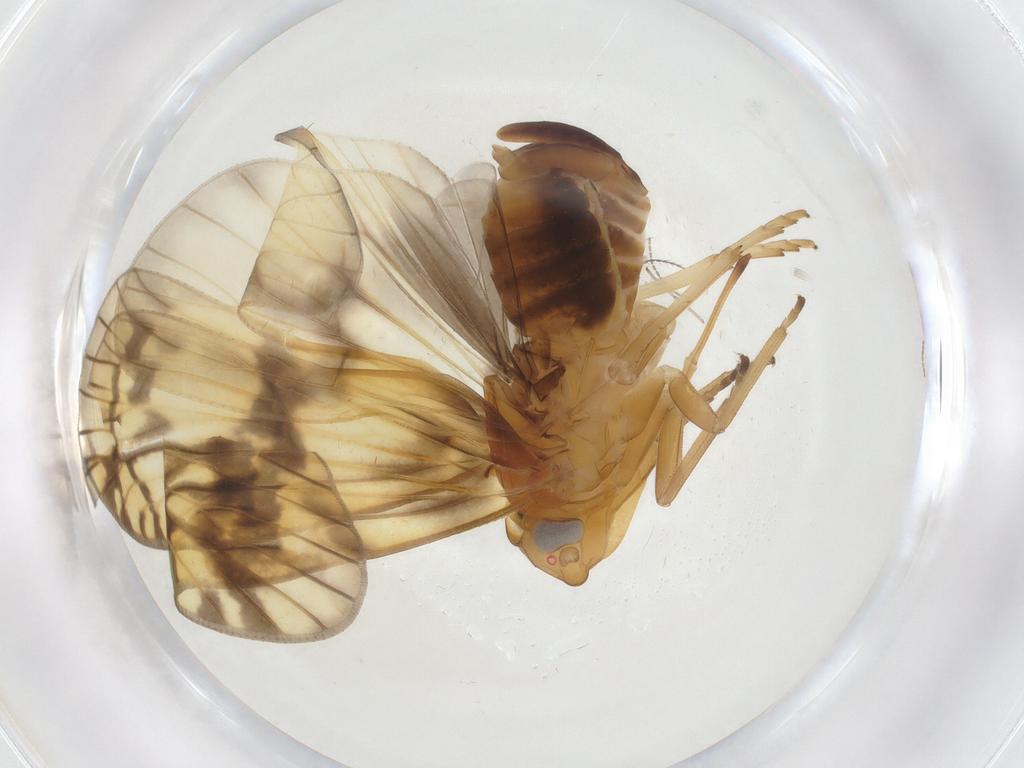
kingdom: Animalia
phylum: Arthropoda
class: Insecta
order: Hemiptera
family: Cixiidae
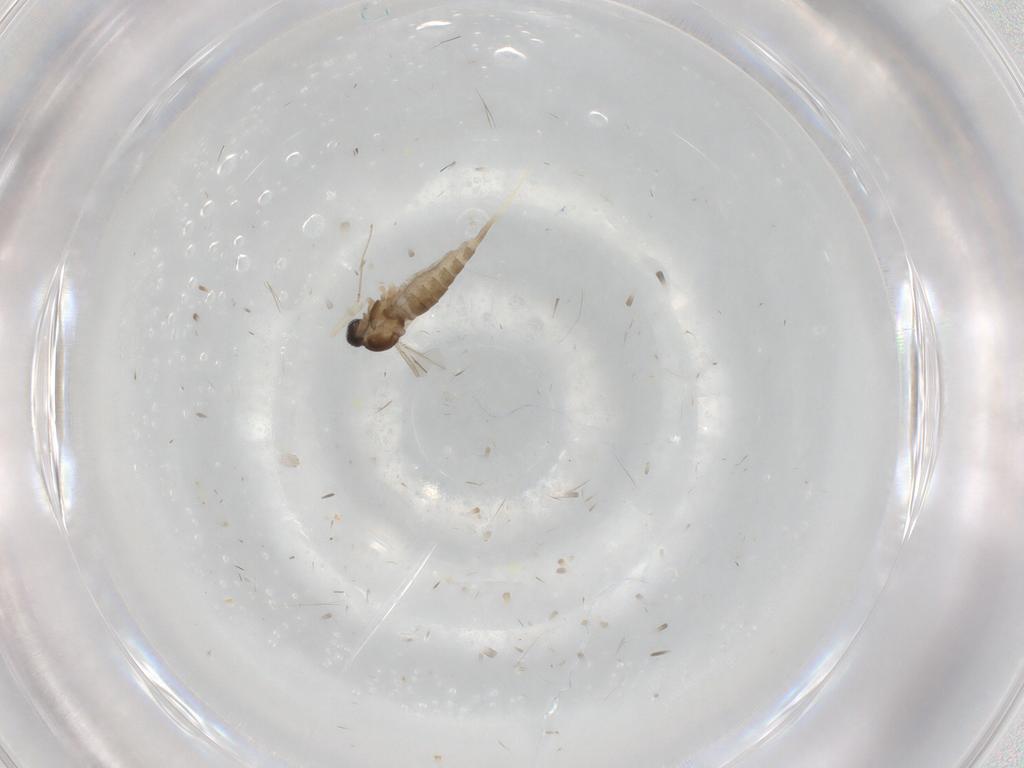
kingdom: Animalia
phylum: Arthropoda
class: Insecta
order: Diptera
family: Cecidomyiidae
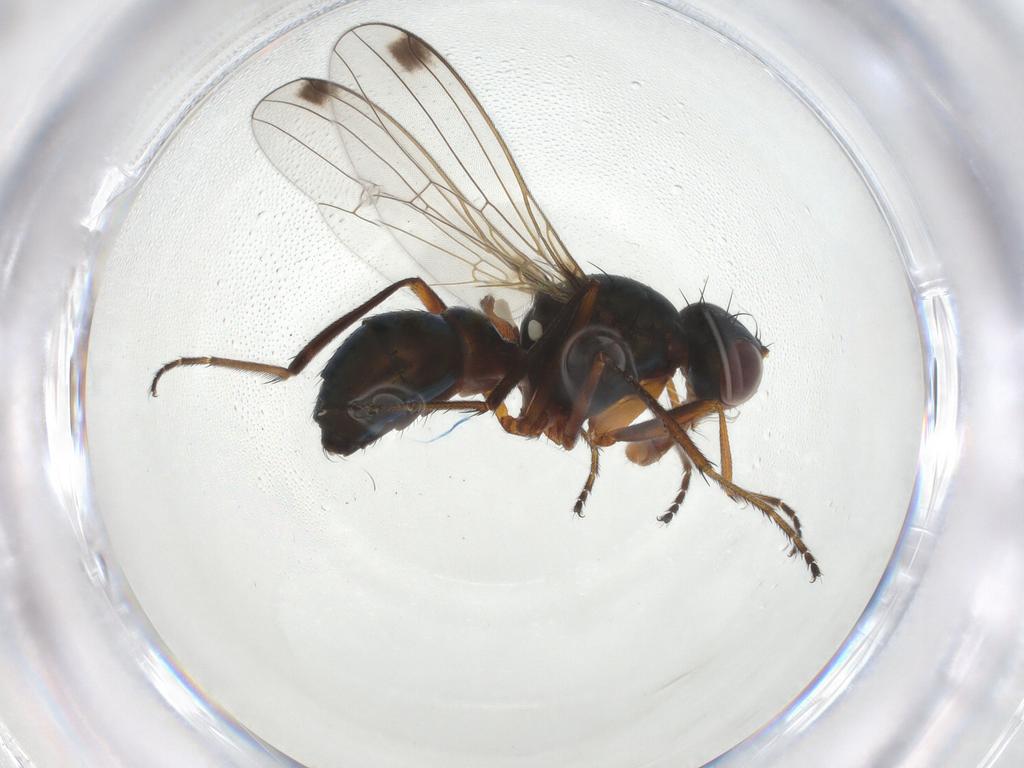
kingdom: Animalia
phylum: Arthropoda
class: Insecta
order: Diptera
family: Sepsidae
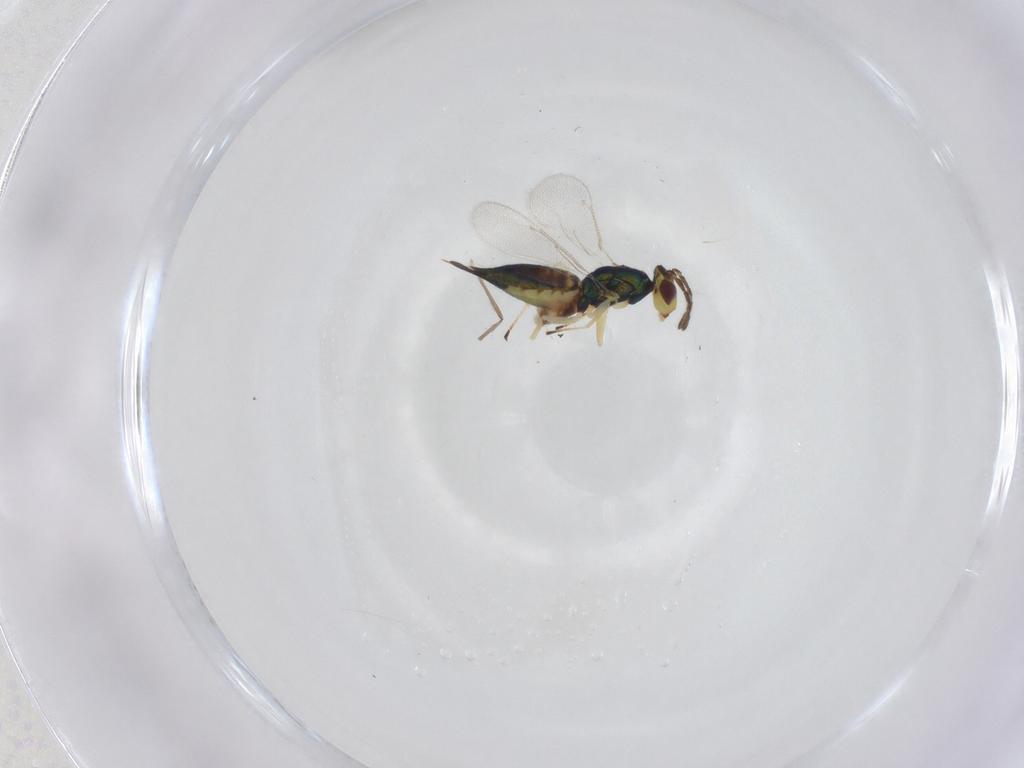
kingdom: Animalia
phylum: Arthropoda
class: Insecta
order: Hymenoptera
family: Eulophidae
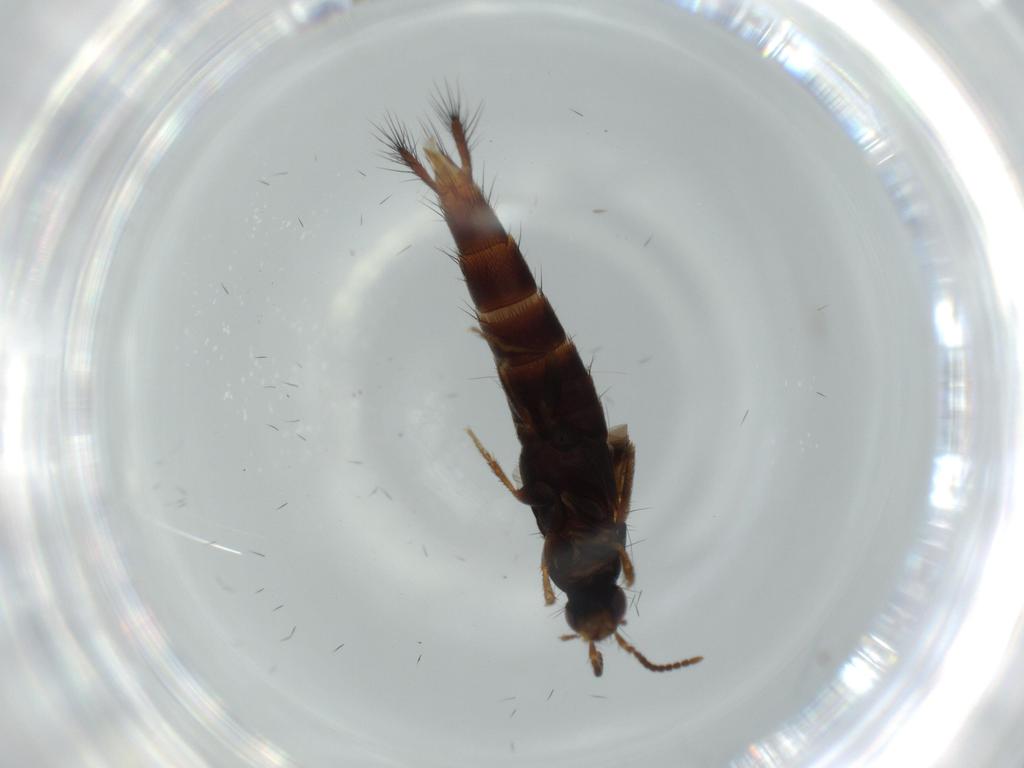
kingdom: Animalia
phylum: Arthropoda
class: Insecta
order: Coleoptera
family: Staphylinidae
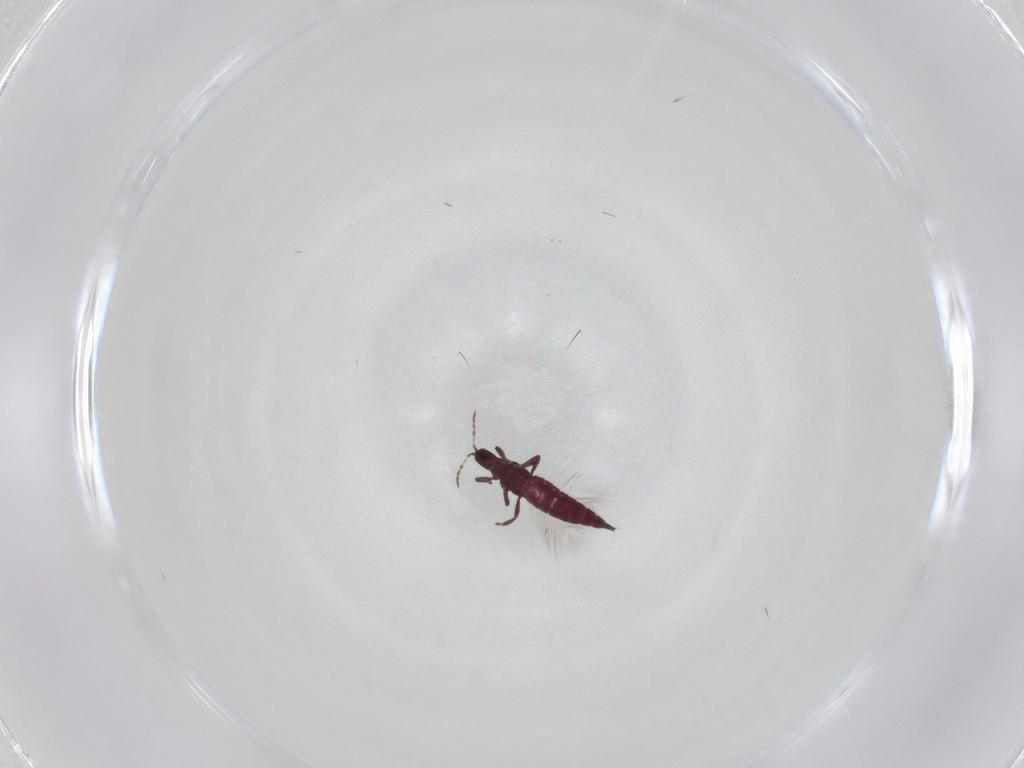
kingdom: Animalia
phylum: Arthropoda
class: Insecta
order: Thysanoptera
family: Phlaeothripidae
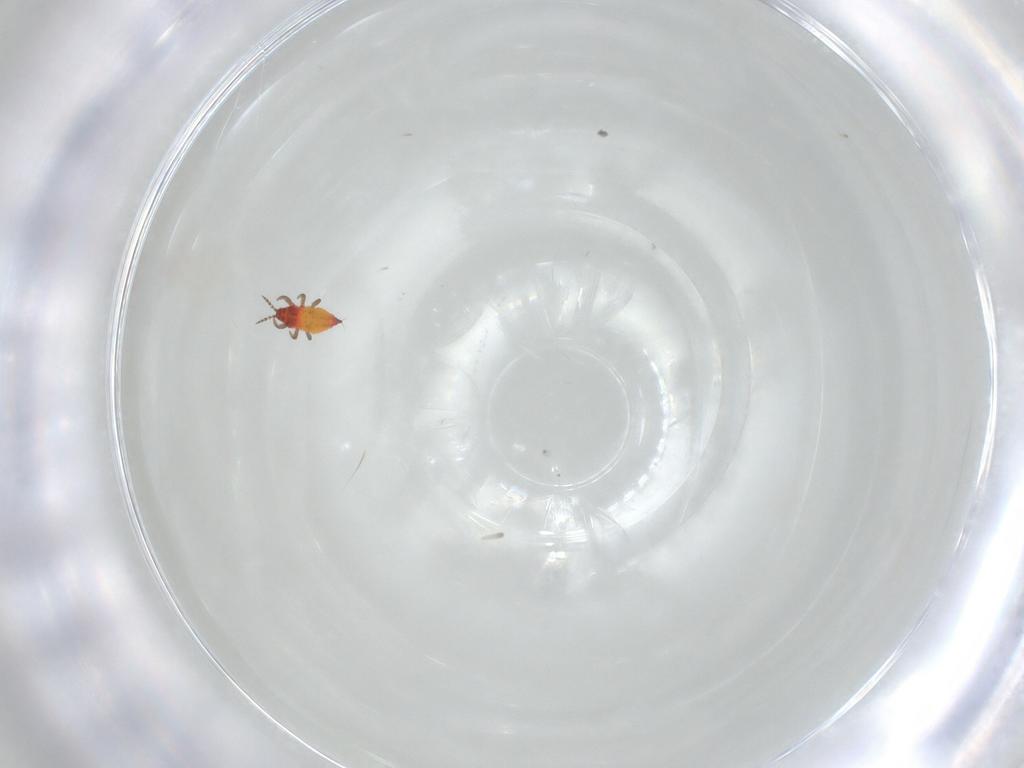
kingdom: Animalia
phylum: Arthropoda
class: Insecta
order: Thysanoptera
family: Phlaeothripidae
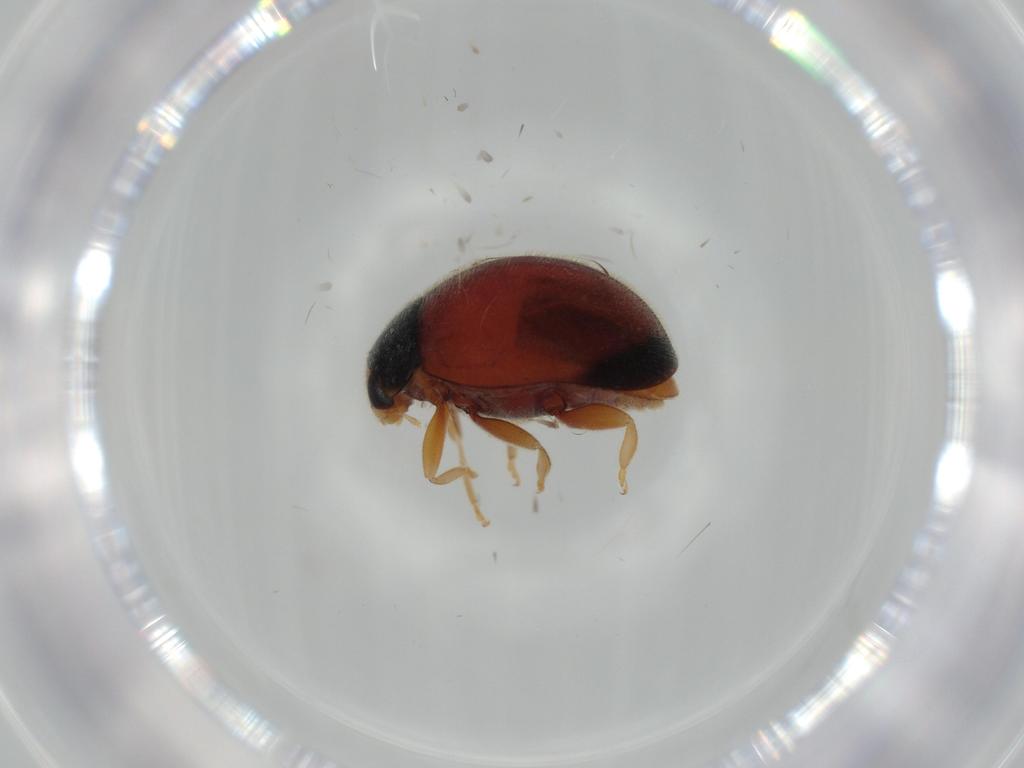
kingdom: Animalia
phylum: Arthropoda
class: Insecta
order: Coleoptera
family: Coccinellidae
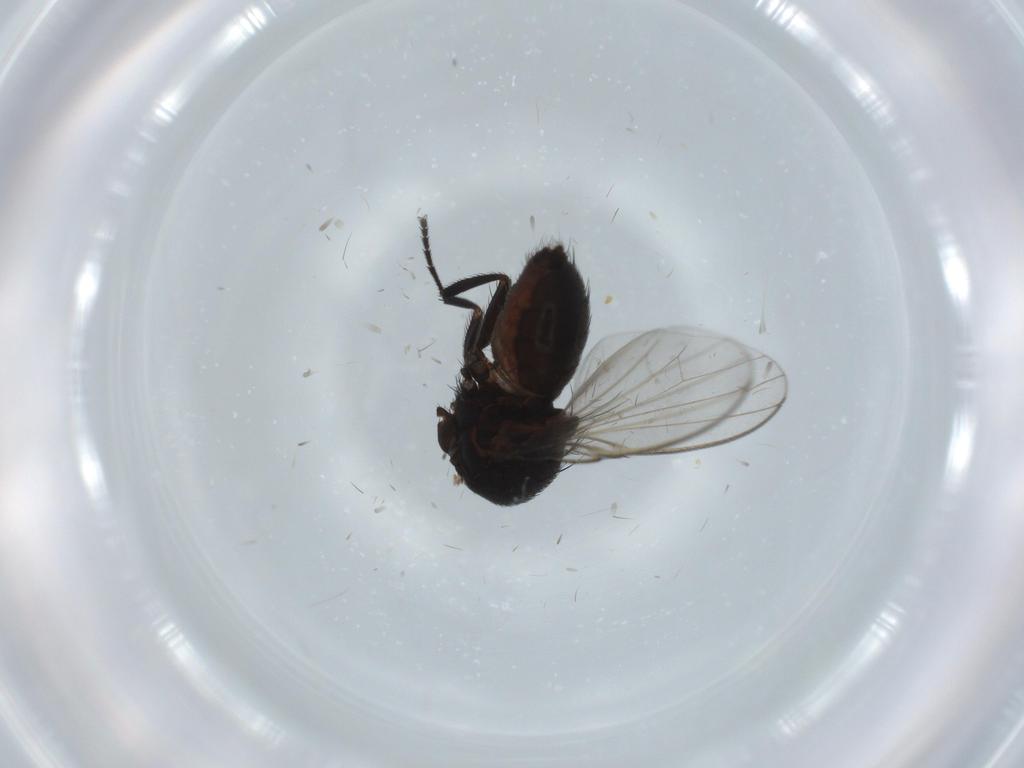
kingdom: Animalia
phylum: Arthropoda
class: Insecta
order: Diptera
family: Milichiidae
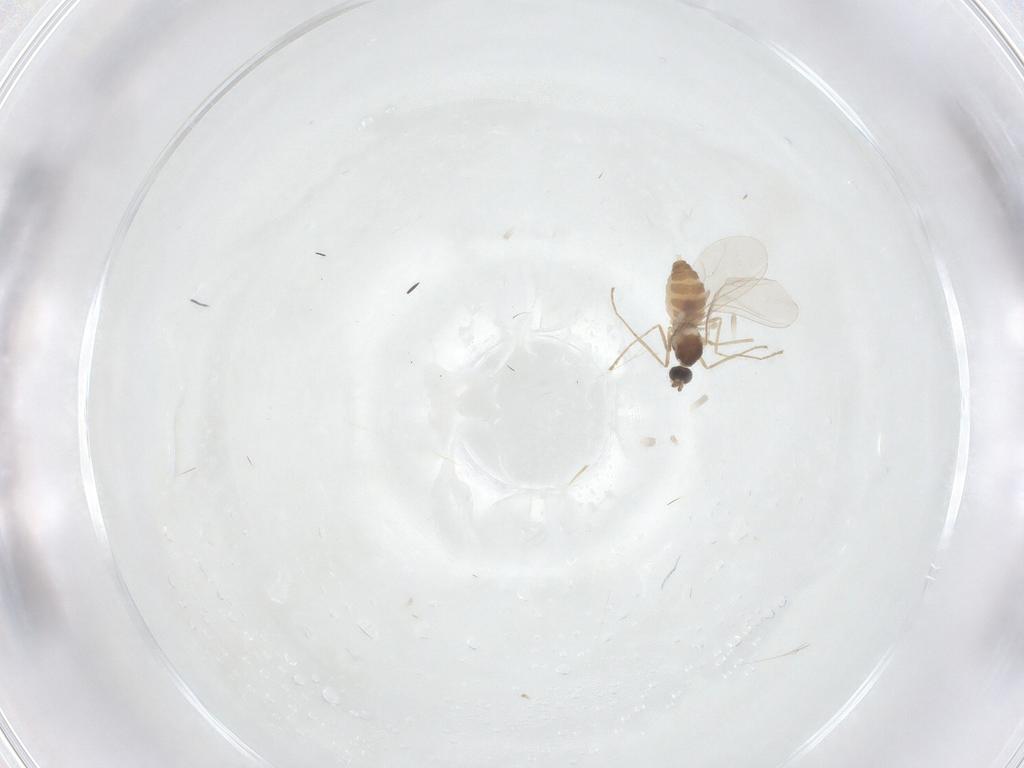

» Exercise aim: Identify and copy every line in the records above that contains the word "family". A line counts only if the word appears there in the same case.

» Solution for this exercise:
family: Cixiidae
family: Cecidomyiidae
family: Sepsidae
family: Eulophidae
family: Staphylinidae
family: Phlaeothripidae
family: Phlaeothripidae
family: Coccinellidae
family: Milichiidae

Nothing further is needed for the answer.